Pointing to the stark reality that “today, the world is just one miscalculation away from nuclear annihilation”, he urged nations to put humanity on a new path towards a world free of nuclear weapons.

Later in a joint statement, representatives of the big three Western nuclear powers — the US, Britain and France — completely ignored his sane advice using the occasion instead to take a swipe at Russia for its “irresponsible and dangerous nuclear rhetoric and behaviour” and yet asserted that nuclear weapons should serve defensive purposes, deter aggression and prevent war — all reasons President Vladimir Putin cited to make a veiled threat against countries who might have intervened in his Ukraine ‘Military Operations’.

The US though has the singular distinction of actually dropping nuclear bombs on two Japanese cities, and never apologising for the colossal death and destruction they caused.

The danger of a nuclear conflict persists because of two key reasons: the three big Western nuclear powers’ discriminatory policies, and strengthening of their own guardrails. They are after Iran while turning a blind eye to its regional adversary, Israel, which is in possession of estimated 80-400 nuclear warheads and their delivery systems. Iran is being subjected to severe economic sanctions even though it says it has no intention to produce nukes.

On its own part, the US has been leading the nuclear arms race for over five decades, developing ever new strategic and tactical weapons. At one point it initiated, albeit abortively, a ‘star wars programme’ aimed at deploying nuclear weapons in space.

Yet it invaded and destroyed Iraq on the false pretext of making weapons of mass destruction. It is also in the habit of taking to moral high ground to give risk reduction lectures to rival states. In a statement to the ongoing Review Conference, President Joe Biden asked Russia (between them the two countries hold a vast majority of the existing nearly 13,000 nuclear weapons that can destroy the world many times over) to demonstrate its willingness to renew nuclear arms reduction pact, since the previous Strategic Arms Reduction Talks (START) Treaty is to expire in 2026.

He also called on China to “engage in talks that will reduce the risk of miscalculation and address destabilising military dynamics.”

Trimming down of nuclear arsenals is worthless. As long as nuclear weapons exist the threat of their use won’t vanish.

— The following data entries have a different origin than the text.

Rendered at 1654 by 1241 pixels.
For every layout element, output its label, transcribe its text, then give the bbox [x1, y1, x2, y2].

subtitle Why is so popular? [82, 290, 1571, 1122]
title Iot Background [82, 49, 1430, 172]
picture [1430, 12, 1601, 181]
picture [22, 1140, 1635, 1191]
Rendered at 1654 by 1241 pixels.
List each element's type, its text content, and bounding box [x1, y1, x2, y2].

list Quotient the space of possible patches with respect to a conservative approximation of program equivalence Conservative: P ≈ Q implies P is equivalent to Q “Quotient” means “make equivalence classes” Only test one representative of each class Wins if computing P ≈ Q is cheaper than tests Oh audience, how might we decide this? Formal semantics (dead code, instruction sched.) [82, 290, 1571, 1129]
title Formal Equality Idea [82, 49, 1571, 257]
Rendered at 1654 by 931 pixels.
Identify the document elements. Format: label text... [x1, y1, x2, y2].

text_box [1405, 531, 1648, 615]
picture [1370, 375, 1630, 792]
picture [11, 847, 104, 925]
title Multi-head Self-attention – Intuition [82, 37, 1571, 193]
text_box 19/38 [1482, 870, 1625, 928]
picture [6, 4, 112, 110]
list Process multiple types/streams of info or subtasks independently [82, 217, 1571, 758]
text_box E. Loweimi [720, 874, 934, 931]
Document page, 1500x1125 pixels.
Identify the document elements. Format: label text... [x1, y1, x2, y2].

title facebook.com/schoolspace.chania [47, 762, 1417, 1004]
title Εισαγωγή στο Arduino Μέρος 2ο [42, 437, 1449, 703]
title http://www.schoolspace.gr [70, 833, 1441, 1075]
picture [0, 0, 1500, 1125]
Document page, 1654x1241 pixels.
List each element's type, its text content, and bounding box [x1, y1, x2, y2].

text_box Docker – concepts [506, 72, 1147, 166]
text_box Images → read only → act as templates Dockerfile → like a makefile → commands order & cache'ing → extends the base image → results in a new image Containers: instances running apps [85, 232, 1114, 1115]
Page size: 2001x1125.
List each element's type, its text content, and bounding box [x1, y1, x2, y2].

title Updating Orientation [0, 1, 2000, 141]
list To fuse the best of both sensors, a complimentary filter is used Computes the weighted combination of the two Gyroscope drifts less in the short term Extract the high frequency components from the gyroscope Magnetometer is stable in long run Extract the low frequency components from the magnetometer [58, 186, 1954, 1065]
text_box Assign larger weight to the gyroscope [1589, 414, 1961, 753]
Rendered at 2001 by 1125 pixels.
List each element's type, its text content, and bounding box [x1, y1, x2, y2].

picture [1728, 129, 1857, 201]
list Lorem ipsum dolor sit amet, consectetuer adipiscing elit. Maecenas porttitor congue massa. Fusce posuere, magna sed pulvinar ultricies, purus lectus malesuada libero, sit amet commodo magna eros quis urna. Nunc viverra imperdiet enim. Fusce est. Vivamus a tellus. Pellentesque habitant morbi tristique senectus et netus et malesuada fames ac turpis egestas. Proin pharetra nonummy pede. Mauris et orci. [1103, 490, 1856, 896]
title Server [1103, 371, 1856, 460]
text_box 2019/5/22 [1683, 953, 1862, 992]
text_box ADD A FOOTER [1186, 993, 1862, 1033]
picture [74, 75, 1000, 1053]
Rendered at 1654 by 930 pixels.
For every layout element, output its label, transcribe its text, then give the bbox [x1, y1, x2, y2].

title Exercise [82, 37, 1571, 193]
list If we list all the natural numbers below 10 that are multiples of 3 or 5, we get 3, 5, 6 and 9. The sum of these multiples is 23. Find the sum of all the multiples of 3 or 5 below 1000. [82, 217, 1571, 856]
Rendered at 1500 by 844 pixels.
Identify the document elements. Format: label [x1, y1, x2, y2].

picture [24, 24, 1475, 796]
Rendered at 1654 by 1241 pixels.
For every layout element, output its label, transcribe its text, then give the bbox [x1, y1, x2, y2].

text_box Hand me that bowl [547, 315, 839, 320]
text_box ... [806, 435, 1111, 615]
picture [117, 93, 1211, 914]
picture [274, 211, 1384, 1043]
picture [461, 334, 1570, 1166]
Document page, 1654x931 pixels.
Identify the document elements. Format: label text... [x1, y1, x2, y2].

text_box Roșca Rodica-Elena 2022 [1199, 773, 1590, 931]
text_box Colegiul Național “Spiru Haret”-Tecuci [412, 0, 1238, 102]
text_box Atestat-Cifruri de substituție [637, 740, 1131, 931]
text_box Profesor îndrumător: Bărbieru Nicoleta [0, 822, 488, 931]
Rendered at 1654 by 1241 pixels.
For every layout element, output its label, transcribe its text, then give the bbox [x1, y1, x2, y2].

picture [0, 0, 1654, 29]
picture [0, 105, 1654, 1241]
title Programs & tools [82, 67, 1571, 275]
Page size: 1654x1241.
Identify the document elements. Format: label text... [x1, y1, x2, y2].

The original nuclear powers need to lead the way to a safer world, as the Secretary-General suggested, by fulfilling the commitments they made when they signed, along with 182 other nations, the NPT.

Under it each of the State Parties was to undertake “good faith” negotiations “on effective measures relating to cessation of the nuclear arms race at an early date and to nuclear disarmament, and on a treaty on general and complete disarmament under strict and effective international control.” That is where the Review Conference, which to run until August 26, needs to focus its attention and energies rather than pointing finger at Iran or proposing arms limitations.